I keep telling myself it’s chess. Strategy. Long game. But chess has rules. This feels more like two men lighting matches over dry fields and calling it doctrine.
I watch the news and feel the voltage rise — the old chemical itch to write something long and incendiary. I want to name names, diagram the ego, drag the word deterrence into the alley and make it explain itself. Because if I can dissect it, maybe I don’t have to admit what it is to watch civilians become numbers. You’re not on the board until you are.
I’m sitting here, coffee still warm, and somewhere a family is calculating which room has the fewest windows. Meanwhile, men on television discuss escalation like it’s a quarterly earnings report — measured, necessary, contained. Bombs are never contained.
I get feral watching it. Not because I’ve mastered geopolitics, but because I understand gravity. Things fall. Buildings break. Seventy-year-old women don’t sprint toward safety.
My mind wants to build a manifesto tall enough to block the sky. It wants to call this what it is: domestic politics exported at gunpoint, legacy management dressed up as strength.

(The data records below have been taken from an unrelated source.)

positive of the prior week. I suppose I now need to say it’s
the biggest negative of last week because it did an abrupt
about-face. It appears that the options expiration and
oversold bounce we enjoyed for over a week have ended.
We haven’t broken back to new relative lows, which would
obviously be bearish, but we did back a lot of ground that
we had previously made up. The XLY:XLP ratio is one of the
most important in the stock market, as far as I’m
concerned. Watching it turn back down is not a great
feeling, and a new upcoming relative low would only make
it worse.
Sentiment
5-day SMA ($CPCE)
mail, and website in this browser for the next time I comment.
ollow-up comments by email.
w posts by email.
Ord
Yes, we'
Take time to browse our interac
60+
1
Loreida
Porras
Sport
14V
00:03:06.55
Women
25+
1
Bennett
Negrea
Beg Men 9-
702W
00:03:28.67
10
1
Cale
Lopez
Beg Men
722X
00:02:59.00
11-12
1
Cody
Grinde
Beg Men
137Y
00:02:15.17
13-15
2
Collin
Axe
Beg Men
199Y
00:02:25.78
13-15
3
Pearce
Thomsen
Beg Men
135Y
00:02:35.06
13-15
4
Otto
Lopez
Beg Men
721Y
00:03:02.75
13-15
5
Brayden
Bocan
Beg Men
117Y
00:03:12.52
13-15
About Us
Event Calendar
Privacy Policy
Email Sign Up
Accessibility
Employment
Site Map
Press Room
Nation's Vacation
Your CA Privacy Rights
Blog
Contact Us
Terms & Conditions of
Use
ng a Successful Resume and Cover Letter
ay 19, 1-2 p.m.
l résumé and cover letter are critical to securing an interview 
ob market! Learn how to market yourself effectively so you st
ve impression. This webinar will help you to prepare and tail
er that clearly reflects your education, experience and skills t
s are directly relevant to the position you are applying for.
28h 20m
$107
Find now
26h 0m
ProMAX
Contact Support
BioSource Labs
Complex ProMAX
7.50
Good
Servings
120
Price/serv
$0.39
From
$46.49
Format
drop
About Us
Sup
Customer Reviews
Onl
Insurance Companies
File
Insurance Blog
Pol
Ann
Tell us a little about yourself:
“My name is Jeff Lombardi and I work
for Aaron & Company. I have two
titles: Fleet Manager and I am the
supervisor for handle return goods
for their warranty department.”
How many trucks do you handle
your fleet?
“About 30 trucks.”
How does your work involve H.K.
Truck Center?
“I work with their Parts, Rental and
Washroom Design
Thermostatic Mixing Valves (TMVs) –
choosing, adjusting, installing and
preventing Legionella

But here’s the uglier truth — I’m furious because I’m helpless.
I can rage. I can connect dots until the page looks like a motel-room conspiracy board. None of it stops shrapnel.
That’s what collateral damage feels like from a distance. You’re not bleeding, but your nervous system is. You absorb shock without impact. You carry the static. Tomorrow the language will smooth itself out. “Response” will replace “retaliation.” Casualties will become figures. The tone will steady. We’ll be told this is leadership.
It feels like theater.
And the civilians — always the civilians — are the stage.